Il n’y a pas de réflexion prévue portant sur la mise à jour des interventions pharmaceutiques.

Il n’y a pas de réflexion prévue portant sur le développement des interventions non pharmaceutiques.

Il doit y avoir une liste impressionnante de choses qui devraient être mises en oeuvre dans les préparatifs pandémiques du Québec, que je n'ai pas mentionnées dans ce billet.

Le dernier projet du plan d'action 2008-2009 consiste en un «bilan de l’utilisation et des retombées des outils de sensibilisation développés et des activités réalisées dans la dernière année». Yves Pépin avait parlé d’un bilan gouvernemental. Je suis trop découragée pour tenter d’imaginer de quoi aura l’air ce bilan de l’utilisation et des retombées…
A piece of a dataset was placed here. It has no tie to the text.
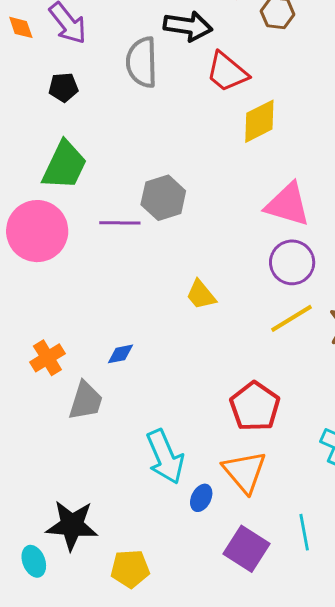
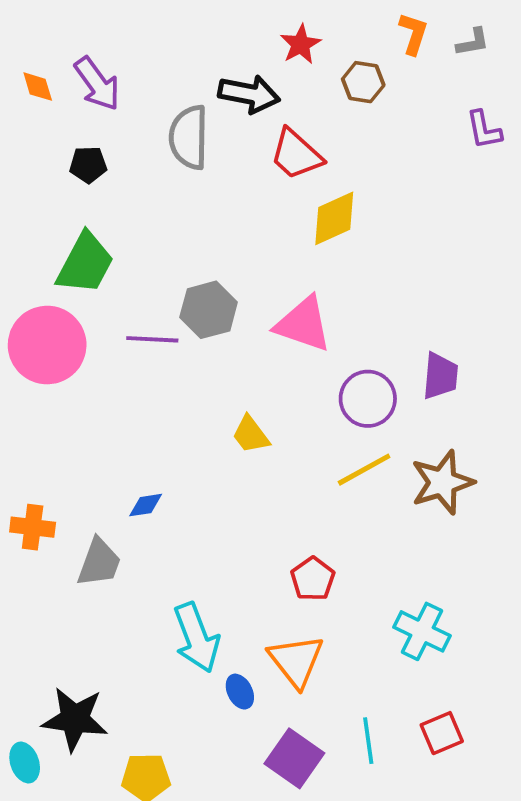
pink triangle: (288, 204) -> (303, 324), moved
orange cross: (47, 358) -> (33, 527), moved, turned 36
red pentagon: (255, 406) -> (313, 579), size x0.7
blue ellipse: (201, 498) -> (240, 692), turned -56

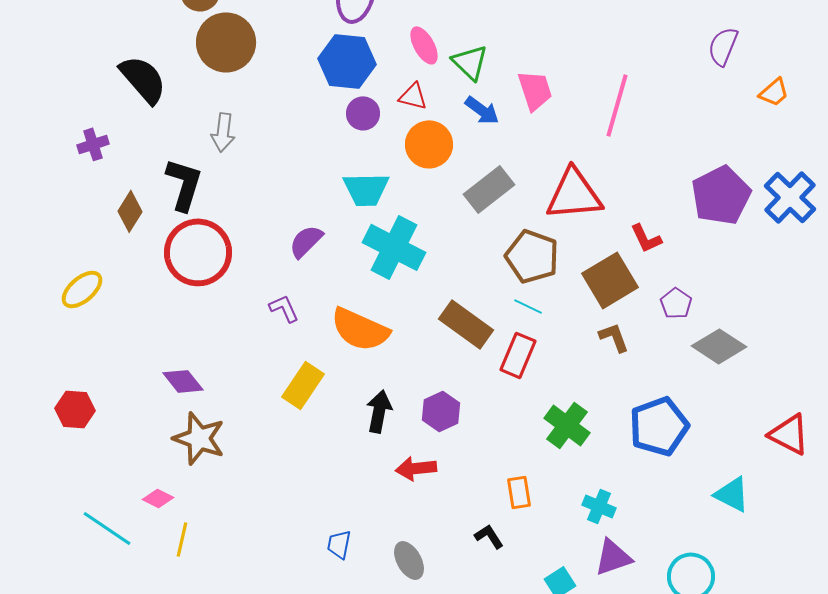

Si les planificateurs et les décideurs du gouvernement du Québec souhaitent que nous les prenions au sérieux, qu’ils commencent par travailler de manière plus adaptée aux préoccupations mondiales, avancées scientifiques et tendances mondiales de préparatifs pandémiques. Un programme d’échange culturel entre la République française, les Nations Unies et les États-Unis ferait sans doute le plus grand bien à nos planificateurs de pandémie. Ils gagneraient à se tourner vers l’extérieur et à observer comment travaillent d’autres administrations et d’autres États. Côtoyer des leaders les aideraient grandement à mieux orienter leur planification de pandémie.


Si l’enveloppe budgétaire ne permet pas aux planificateurs de se rendre à Paris, ou à Washington, notre communauté virtuelle aurait été enchantée de fournir de l’information et de pouvoir échanger avec les membres du comité de planification de pandémie. Cela n’aurait pas coûté très cher de tendre l’oreille aux préoccupations des citoyens québécois et d'admettre que plusieurs d'entre nous sommes capables de contribuer de manière positive au processus de planification pandémique. Comme la publicité de Mastercard l’indique , ce genre de dialogue véritable, «ça n’a pas de prix». Il est regrettable que nos planificateurs soient trop bouchés pour s’en rendre compte.